AI Autonomous PLATFORM, Synaptree™
Provides an optimal platform for more advanced AI autonomous driving.
INTEGRIT uses cameras and lidars to locate GPS-free indoor environments and
provide algorithms for positioning sophisticated location data.
In an environment such as a large shopping mall, it requires sophisticated and proven algorithms and
systems to generate sophisticated positioning data for autonomous robot driving by recognizing various lighting systems,
unpredictable customer movements, sensor shading areas, and non-textured glass or reflective surfaces.
Another Step Forward for AI Autonomous driving, Synaptree™
In addition to the SLAM implemented by the existing LiDAR, INTEGRIT is designed to recognize the sophisticated interior space and control the position of the sophisticated robot Implement iSLAM
that categorizes indoor structures and optimizes and corrects SLAMs through a cloud that virtualizes positioning data.
It has a dataset and visualization system that improves autonomous driving performance while updating real-time spatial information.
Through sensors, we are enhancing the stability and trust of indoor self-driving robots through strong connected intelligence beyond the existing methods that rely on self-driving functions and performance.
Fusion Sensing & iSLAM
INTEGRIT’s Synaptree VL was considered for self-driving robots that could be operated in mega-places with vast indoor areas such as indoor shopping malls.
Through a powerful LiDAR that supports 25m survey range, SFM process to match through 2 RGB-Depth cameras,
newly defined data sets to generate real-time point clouds, and pipeline to analyze and learn high density data sets in real time.
Through a separate parallel process, the Synaptree dataset for indoor spatial information and positioning is structured into a virtualized digital map
with metadata to visualize the robot’s sophisticated current location and trajectory, as well as to effectively estimate expected robot behavior patterns and trajectories.
It efficiently synchronizes different data issued by multiple sensors such as stereo camera, LiDAR, and ultrasound,
and the obtained data is derived as meaningful schema data and becomes a real-time database.
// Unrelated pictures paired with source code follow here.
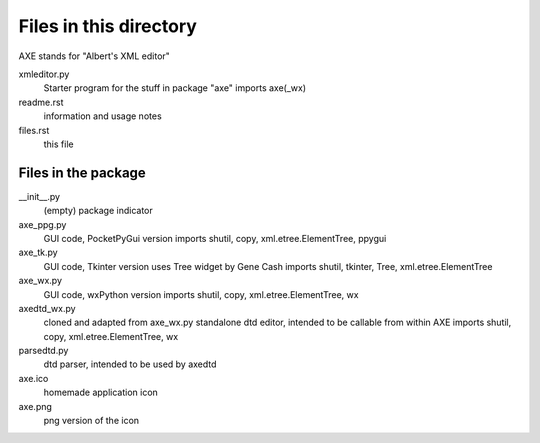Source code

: Files in this directory
=======================
AXE stands for "Albert's XML editor"

xmleditor.py
    Starter program for the stuff in package "axe"
    imports axe(_wx)
readme.rst
    information and usage notes
files.rst
    this file

Files in the package
--------------------

__init__.py
    (empty) package indicator
axe_ppg.py
    GUI code, PocketPyGui version
    imports shutil, copy, xml.etree.ElementTree, ppygui
axe_tk.py
    GUI code, Tkinter version
    uses Tree widget by Gene Cash
    imports shutil, tkinter, Tree, xml.etree.ElementTree
axe_wx.py
    GUI code, wxPython version
    imports shutil, copy, xml.etree.ElementTree, wx
axedtd_wx.py
    cloned and adapted from axe_wx.py
    standalone dtd editor, intended to be callable from within AXE
    imports shutil, copy, xml.etree.ElementTree, wx
parsedtd.py
    dtd parser, intended to be used by axedtd

axe.ico
    homemade application icon
axe.png
    png version of the icon
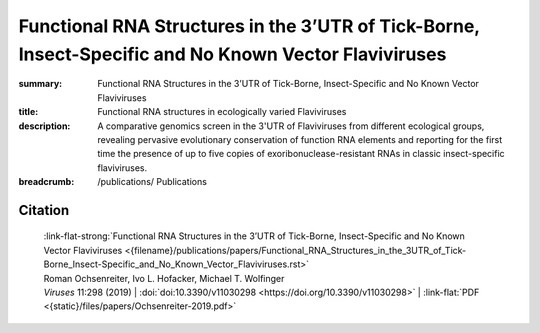 Functional RNA Structures in the 3’UTR of Tick-Borne, Insect-Specific and No Known Vector Flaviviruses
######################################################################################################
:summary: Functional RNA Structures in the 3’UTR of Tick-Borne, Insect-Specific and No Known Vector Flaviviruses
:title: Functional RNA structures in ecologically varied Flaviviruses
:description: A comparative genomics screen in the 3'UTR of Flaviviruses from different ecological groups, revealing pervasive evolutionary conservation of function RNA elements and reporting for the first time the presence of up to five copies of exoribonuclease-resistant RNAs in classic insect-specific flaviviruses.


:breadcrumb:
             /publications/ Publications

.. role:: link-flat-strong(link)
  :class: m-flat m-text m-strong

.. role:: ul
  :class: m-text m-ul

.. role:: doi(link)
  :class: doi


.. button-primary:: {static}/files/papers/Ochsenreiter-2019.pdf

    Download PDF

.. frame:: Abstract

  Untranslated regions (UTRs) of flaviviruses contain a large number of RNA structural elements involved in mediating the viral life cycle, including cyclisation, replication, and encapsidation. Here we report on a comparative genomics approach to characterize evolutionarily conserved RNAs in the 3'UTR of tick-borne, insect-specific and no-known-vector flaviviruses in silico. Our data support the wide distribution of previously experimentally characterized exoribonuclease resistant RNAs (xrRNAs) within tick-borne and no-known-vector flaviviruses and provide evidence for the existence of a cascade of duplicated RNA structures within insect-specific flaviviruses. On a broader scale, our findings indicate that viral 3'UTRs represent a flexible scaffold for evolution to come up with novel xrRNAs.

Citation
========

    | :link-flat-strong:`Functional RNA Structures in the 3’UTR of Tick-Borne, Insect-Specific and No Known Vector Flaviviruses <{filename}/publications/papers/Functional_RNA_Structures_in_the_3UTR_of_Tick-Borne_Insect-Specific_and_No_Known_Vector_Flaviviruses.rst>`
    | Roman Ochsenreiter, Ivo L. Hofacker, :ul:`Michael T. Wolfinger`
    | *Viruses* 11:298 (2019) | :doi:`doi:10.3390/v11030298 <https://doi.org/10.3390/v11030298>` | :link-flat:`PDF <{static}/files/papers/Ochsenreiter-2019.pdf>`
This DB spatial context, discrimination, and contrast process corrects errors in source data, provides predictive models, enables autonomous driving devices
to make optimal decisions, and the collected spatial data evolves into more sophisticated metadata through the learning process.
Spatial Data Semantic
Based on the attributes of the space, it compensates for real-time changing data and creates a driving route that reflects the user’s requirements.
Continuously update Meta data and verification of obstacles and spaces.
Intigritte’s cloud-based autonomous driving platform, which continues to increase accuracy through autonomous driving, has an architecture such as object learning, error correction, and prediction models, and is protected by patents.
Synaptree Technical Support
Support for multi-sensor datasets of component structures
Provides synchronization and access specifications for various sensor data
User support via SDK (C++/Simulink/Python)**
Support for ROS, Linux, and Ubuntu-based ARM platforms**
Visualization Interface Support
Datasets for Robotics
Go beyond the conventional method of relying on autonomous driving performance only with the robot's sensors.
Overcome the robot's self-driving limitations through strong connected intelligence.
INTEGRIT opens road to Robot Data Science.